3.

13 4 0
                                    

Sayup-sayup aku mendengar suara perdebatan dua orang di sekitarku.

"Kita harus bawa ke rumah sakit sekarang, dia belum bangun juga"

"Percaya sama aku, sebentar lagi bangun"

"Teman macam apa si, temannya sakit ko di biarin aja"

Seperti itulah sebagian perdebatan mereka yang ku dengar. Aku mengerjakan mata dan terlihatlah langit-langit kamar lalu menoleh pada kedua temanku yang masih berdebat.

"Bisa diem ngga!!" Kataku
Mereka langsung diam dan menoleh ke arahku. Hasna menghambur memelukku.

"Azza, akhirnya kamu bangun juga. Aku minta maaf, aku nggak tau kalo kemarin kamu lagi sakit. Harusnya aku nggak ngajak kamu pergi"

"Hmm...aku udah maafin kok"

"Lebih baik?" Tanya Hafi yang sebenarnya lebih mengarah pada pernyataan.

"Emang sakit banget yah? Tidur sampai dua puluh empat jam lebih" kata Hadi lagi

"Hah?....sekarang jam berapa?"

"Jam tiga sore"

"Nggak tau, kemarin emang sakit banget"

"Kamu kenapa si, setiap kelelahan pasti sakit kepala, biasanya rata-rata kebanyakan orang kan demam"

"Aku juga nggak tau fi"

Aku juga bingung dengan diriku ataupun tubuhku. Sakit kepala itu sejak aku kelas empat MI, saat pertama kali menstruasi. Hingga sekarang. Memang aku jarang, hampir tidak pernah demam.

Hanya keluargaku dan Hafi yang tau hal ini. Mungkin jiga Gus Al tau, dari Hafi.

"Kalian ngomongin apa si?, Aku nggak paham sama sekali. Bukannya baru kali ini yah Azza sakit" kata Hasna yang penasaran.

"Nggak, ini bukan yang pertama untuk Azza, aku akan jelasin tapi di luar, za kamu istirahat ya"-Hafi.

Hafi itu tampang datar dan cuek tapi sebenarnya dia perhatian. Meskipun cara menunjukkannya berbeda.

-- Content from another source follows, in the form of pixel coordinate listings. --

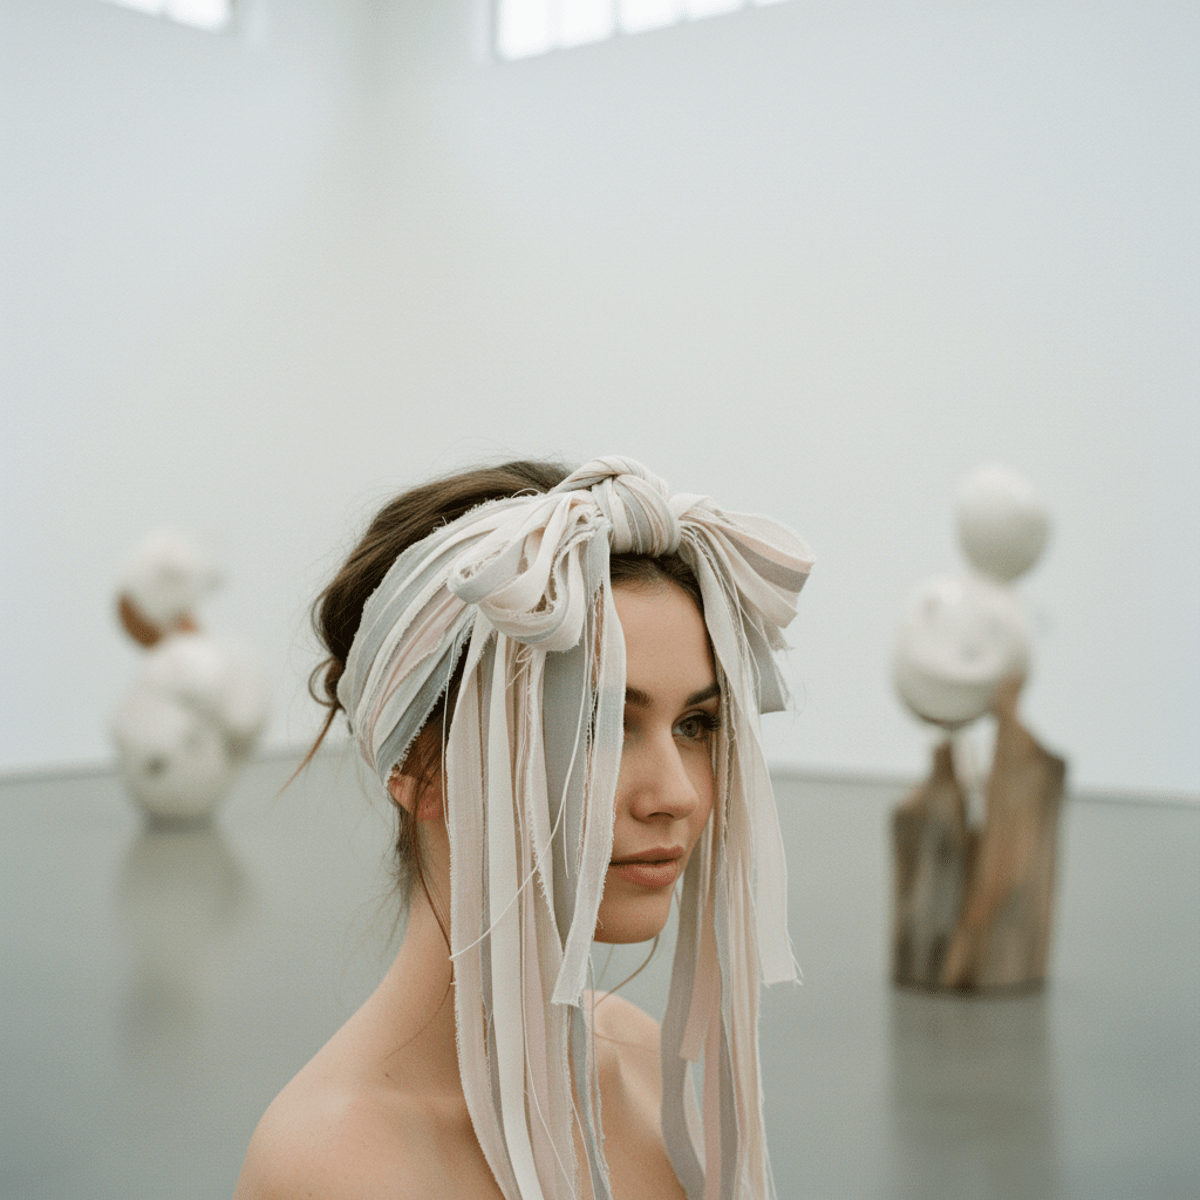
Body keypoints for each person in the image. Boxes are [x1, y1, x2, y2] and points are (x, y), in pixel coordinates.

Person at [234, 456, 814, 1200]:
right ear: (422, 770)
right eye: (597, 724)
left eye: (695, 724)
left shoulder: (636, 1061)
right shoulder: (339, 1166)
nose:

Aku bukan orang yang dengan mudah menceritakan keadaanaku pada orang lain, bahkan pada keluargaku sendiri. Aku juga tidak memberitahu perihal sakit kepalaku pada Hafi. Dia tau sendiri kerena sering memperhatikan semua aktivitasku.

*****

Aku merasa bosan setelah mereka berdua keluar. Aku memutuskan untuk keluar kamar. Sakit di kepalaku juga sudah menghilang di terpa angin.

Duduk di taman, sambil menikmati sore. Ada beberapa santri yang masuk dari pintu gerbang dengan membawa tas ransel. Ada juga yang membawa sekotak kardus.

"Assalamualaikum warahmatullah" seseorang mengucap salam

"Wa'alaikumussalam warahmatullah" jawabku lalu mendongak. Aku kaget melihat ada bunyai. Ya, tadi yang menguluk salam adalah beliau.
Aku segera berdiri dan mencium tangan beliau tiga kali.

"Ada yang ingin umi bicarakan denganmu" kata beliau, setelah duduk di sampingku.

"Nggih bunyai"

"Panggil umi saja, kamu sama seperti putri umi sendiri" bunyai meraih tanganku dan menggenggam nya. Jiga mengisap kepalaku yang tertutup kerudung.

"Ada yang ingin melamarmu, nak"

Hah! Aku kaget saat bunyai mengatakan itu.

"Tapi kulo tesih SMA mi"

"Yo Ndak papa, Ndak ada larangan"

"Tapi sinten mi?"

"Umi Ndak mau sebut namanya. Dia putra kyai dari kebumen, adiknya juga mondok di sini"

"Tapi kulo dereng pantes sadis garwone putra kyai"

"Husstt....sapa sing ngomong ora pantes. Kamu sudah jadi Hafidzah, kitabnya juga lancar. Apalagi awakmu ws dadi ustadzah"

"Tapi---

Aku belum menyelesaikan kata-kata ku tapi bunyai di panggil Abah, jadi beliau pamit.

Aku sangat belum siap jika seorang putra kyai datang melamarku. Meskipun aku sudah pantas menjadi calon istrinya, kata bunyai. Tapi tetap saja aku masih merasa jauh dari itu.

Apalagi aku masih penasaran dengan seseorang berinisial M-Z. Hingga sekarang aku belum bisa menemukan orang itu. Hasna mungkin saja tau tapi saat aku bertanya padanya, dia enggan menjawab.